The south end of Wrightsville Beach is home to migrating birds that nest there for its geographical proximity to the inlet where food sources, namely pinfish, needlefish, striped killifish, yellow jack and mullet, are readily available. American oystercatchers, willets, black skimmers and least terns are some of the birds that require the south end’s fish supply to feed their chicks.

Audubon N.C. hosted Gyotaku in the Gazebo on Saturday, Aug. 31 at the south end of the beach to draw attention to the nesting colonies in a fun way, combining art and ecology. Kristin Frey, an elementary school art teacher, said that thousands of years ago Japanese fisherman used gyotaku, a printing process that has since evolved into an art form, as a method of keeping record of their catches.
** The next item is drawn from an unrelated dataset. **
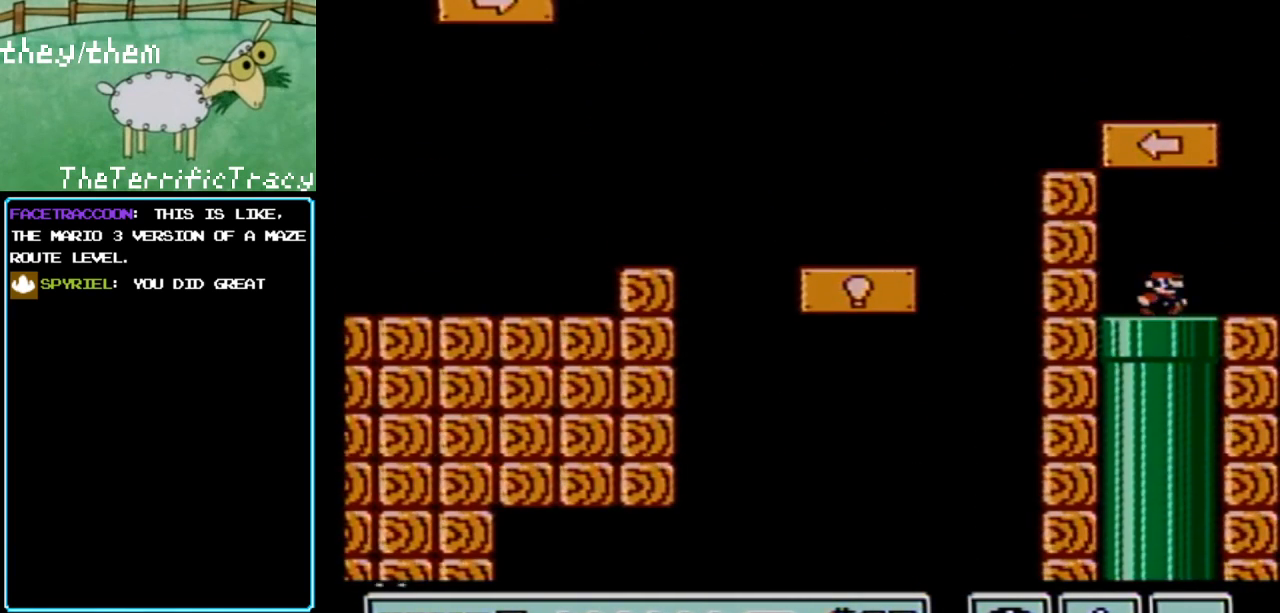
{"buttons": [], "events": [[283, "DPAD_RIGHT", "up"], [433, "B", "up"]]}
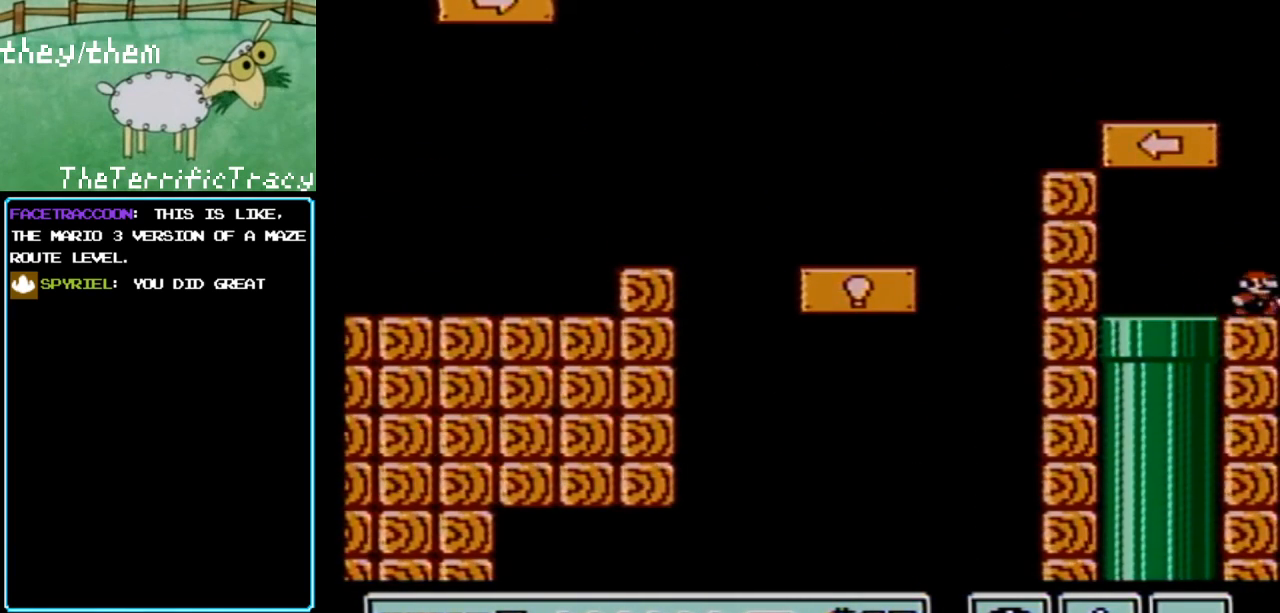
{"buttons": ["A", "B", "DPAD_LEFT"], "events": [[33, "B", "down"], [150, "A", "down"], [383, "DPAD_LEFT", "down"]]}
“I met Marlene [Eader] from Audubon N.C. on the beach when I was walking my dog,” Frey said. “I didn’t know why people were stopping and gathering, so I started asking questions about the birds.” 

Eader, volunteer coordinator for Audubon N.C., explained to Frey why the birds choose the south end of Wrightsville Beach to nest. Frey then suggested a creative way to educate beachgoers about the native wildlife species.

“Kristin [Frey] is a nationally board-certified teacher,” Eader said. “Part of her expertise is tying in curriculum to art. She knew what we were trying to share with beachgoers and so she suggested gyotaku.”

“Three of the species flew in from Central America and South America and now they’re leaving because it’s the end of the nesting season,” Eader said. “We had 305 nests of black skimmers and just over 200 nests of least terns.” 

Eader said the birds don’t nest on dredge islands in the Cape Fear River, where pelicans are often found, but prefer beach, especially near an inlet. A least tern, which is, Eader said, about the size of her hand, knows exactly what size fish its baby can digest. The colony itself is sectioned off by rope and decorated with artwork created by Wrightsville Beach School fifth graders.

“I’ve had a group of about 50 volunteers this summer talking to beachgoers about the colony because what we are trying to do is reduce the disturbance,” Eader said. 

Frey guided a group of around 12 people through the process of Japanese fish printing. They used a rolling paint brush and black acrylic printing ink to paint the surfaces of rubber fish. In the authentic Japanese tradition, real fish are measured on rice paper, but Frey said she used the rubber fish because many of her students thought real fish were “icky.” Construction paper was then laid over the fish and each artist used his or her hands to press the paper, starting from the middle of the fish and moving outward to its edges, allowing the intricacies of the fish’s appearance to be transferred to the paper. When the paper was removed, it was revealed to be imprinted with a fish profile, each detail represented, from the eyes to the gills to the individual lines in the fins. 

“I think this is wonderful. We’re all sharing this environment and we need to understand that,” attendee Bonnie Broders said. She learned of the event and decided to attend because she is interested in art, the beach and fish. “It’s intriguing culturally, I thought it would be a fun thing to do. I didn’t know it but we’re watching bird and turtle nests out here. It is a circle of life, it isn’t just the humans that make up the circle,” she said.